Especially among the youth, different violent terrorist groups have appeared, which often call attention to their nonconformity with extremist actions. Conflicts may increase in regions with existing land conflicts when multinational enterprises promote land-grabbing or mining activities. Corporate enterprises, only interested in short-term high profits, may accelerate the existing tensions and break the existing fragile equilibrium. In these conditions, sometimes local conflicts may spread fast to entire regions and also generate transboundary confrontations over scarce resources. Land, water and food security are crucial themes to increase or reduce conflicts, because they directly affect the personal and community life and the survival conditions of the involved people.

A human and HUGE security approach may understand these conflictive scenarios. Government at local and national level may explore alternative livelihoods with more stable food and water security and improved livelihood (Barba 2012). The creation of jobs for the youth in urban areas, the training of migrants and integration between different ethnic groups may reduce the tension and create an arena of new collaboration and identity, where people are less threatened by climate change and disasters and feel safer. However, cultural integration and the establishment of new identities are long, ongoing processes which require bottom-up and top-down support to be successful.

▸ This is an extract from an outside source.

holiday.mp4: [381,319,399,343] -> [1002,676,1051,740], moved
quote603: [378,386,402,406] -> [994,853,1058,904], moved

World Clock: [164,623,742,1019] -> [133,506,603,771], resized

In this often violent scenario, an indigenous group – the Aymara – has proposed an alternative paradigm to the generalised corporate neoliberalism and the exclusive globalisation. Their traditional behaviour starts with caring about their community and the nature that is sustaining their communal life. Their basic paradigm is ‘buen vivir’ (good living), where daily life is prioritised and agreements are negotiated by consensus and where differences of minorities are respected. Nature and humankind are complementary, thus harmony with nature, community life, cosmic rights, reciprocity and social control are crucial. The elderly have extensive life experience and can teach the rest of the community how to drink, to eat, to dance, to work and to enjoy without excess and destruction, in order to maintain cosmic unity.

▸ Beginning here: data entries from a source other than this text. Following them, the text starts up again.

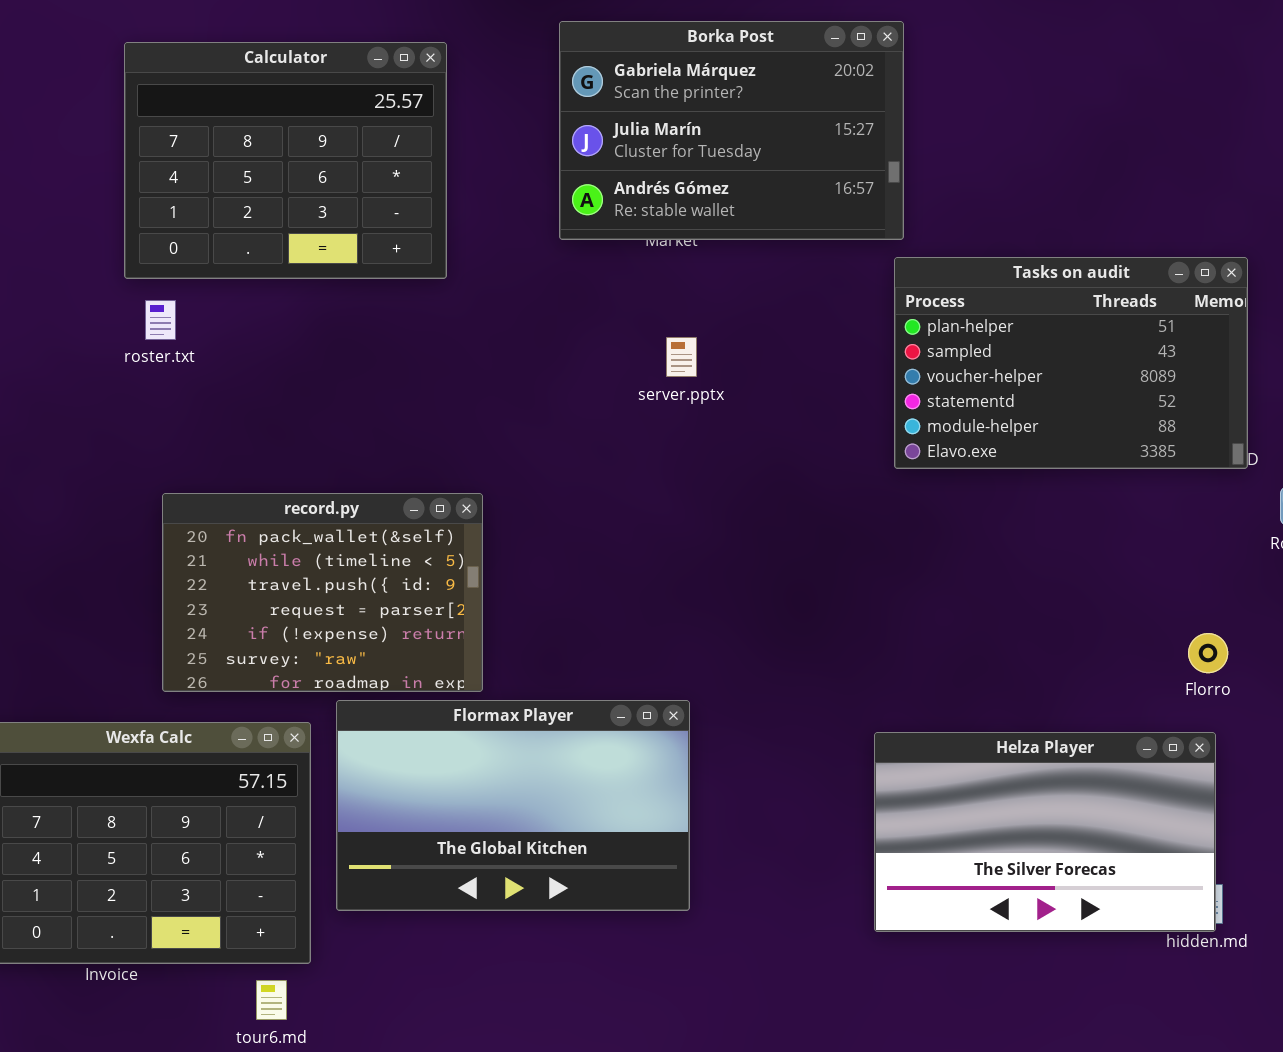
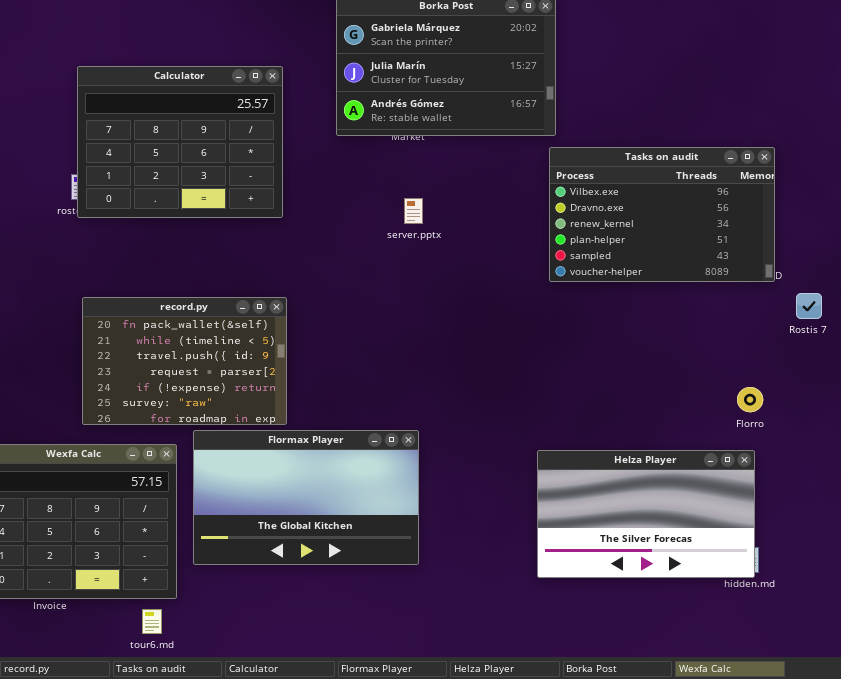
Calculator: [124,42,447,279] -> [77,66,283,218], moved
Tasks on audit: [894,257,1248,469] -> [549,147,775,282], scrolled up 3 rows

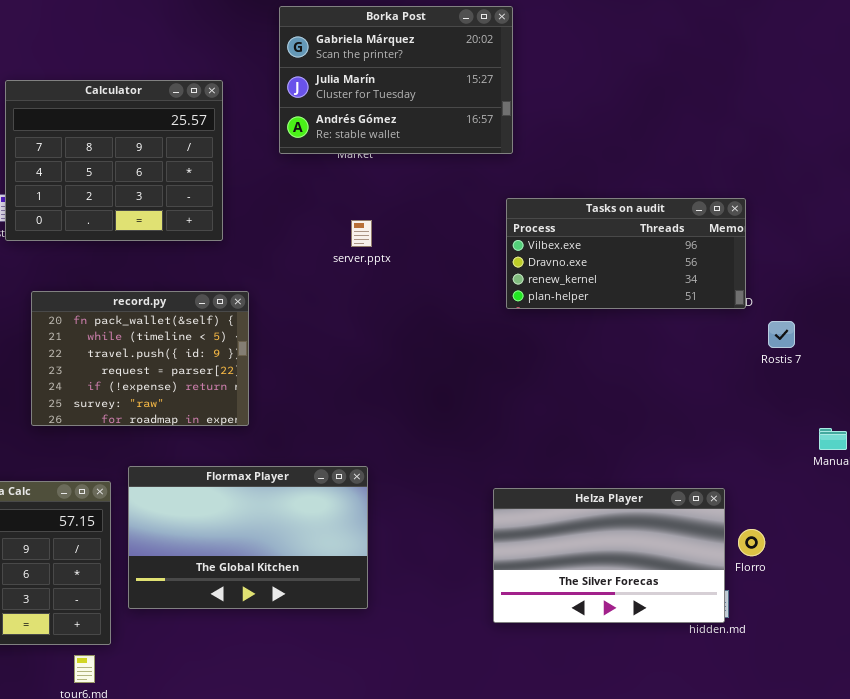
Tasks on audit: [549,147,775,282] -> [506,198,746,309], resized
record.py: [82,297,287,425] -> [31,291,249,426], moved
Florro: [737,387,763,412] -> [738,529,765,556], moved

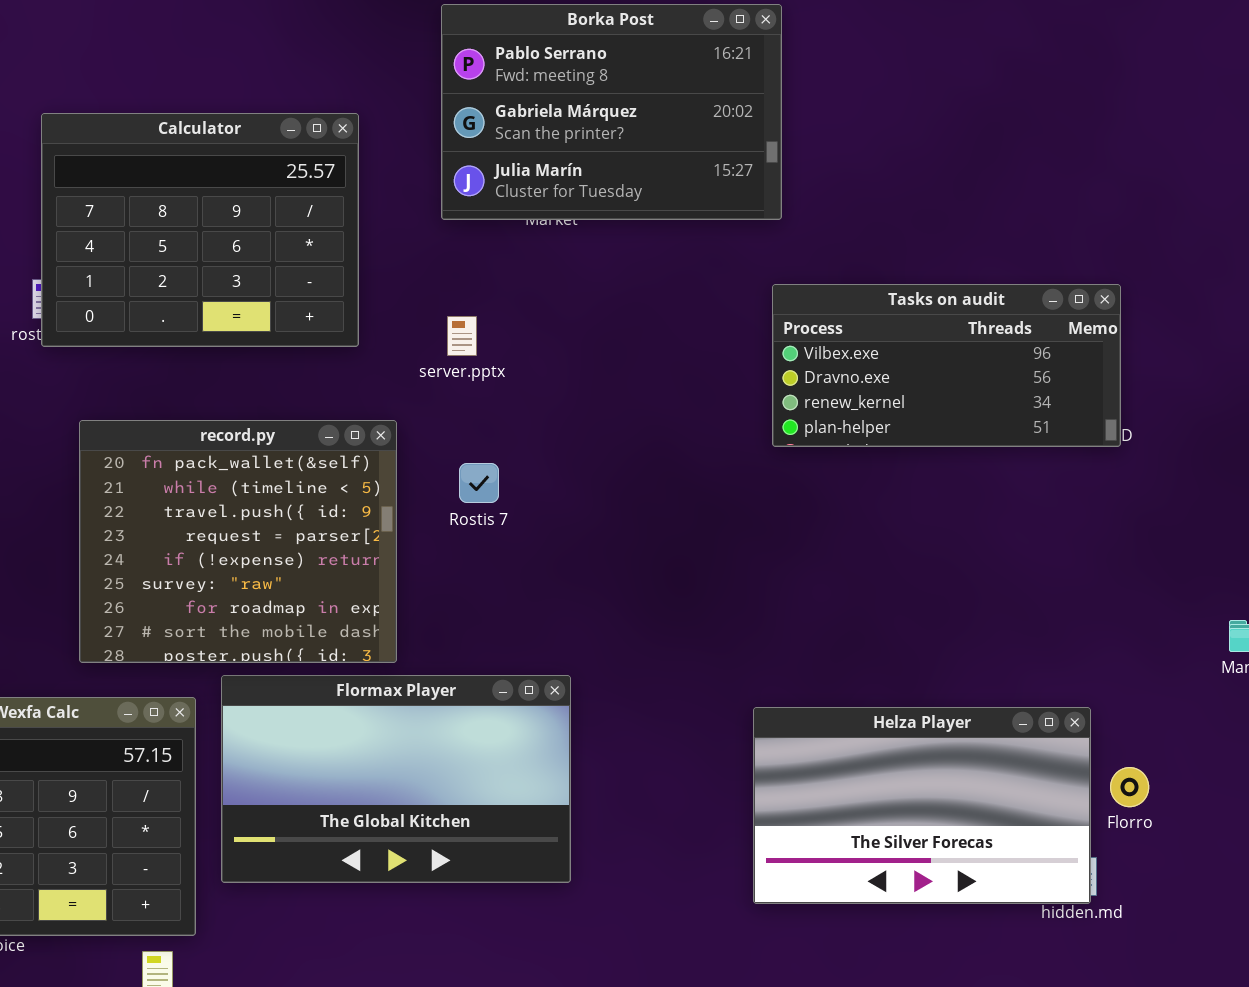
Borka Post: [279,6,513,154] -> [441,4,782,220], scrolled up 1 row
server.pptx: [351,220,372,247] -> [447,316,477,356], moved
record.py: [31,291,249,426] -> [79,420,397,663], resized
Rostis 7: [768,321,795,348] -> [459,463,499,503], moved

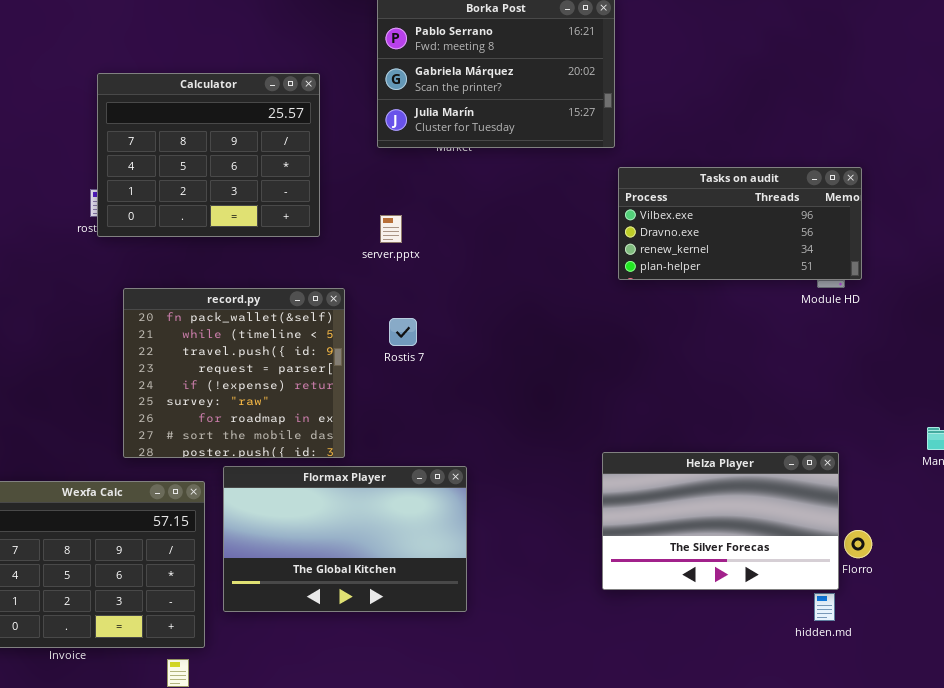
Tasks on audit: [772,284,1121,447] -> [618,167,862,280], moved
Helza Player: [753,707,1091,904] -> [602,452,839,590], moved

This indigenous philosophy of lifestyle may also offer an alternative cosmovision to the rest of society, threatened by neoliberal consumerism and the upcoming risks of global environmental change and climate change. These indigenous societies have understood that there exists only one good life and not a better life, thus accumulation and hoarding are not the keys to an integrated livelihood in harmony with nature.

This indigenous belief represents an ontological approach to explain how the world is functioning, but also an explanation how it is operating and how it will be in the future when harmony among humankind and mother earth is reinforced. Thus, their philosophy represents a theory of action about how the community should attain these goals and an epistemology on what is true and what is false. It enables the indigenous and other people to understand the errors of the neoliberal corporate behaviour of greed and short-term profit at the cost of the destruction of the environment and the harmony between human beings and mother earth, the so-called ‘Pacha Mama’.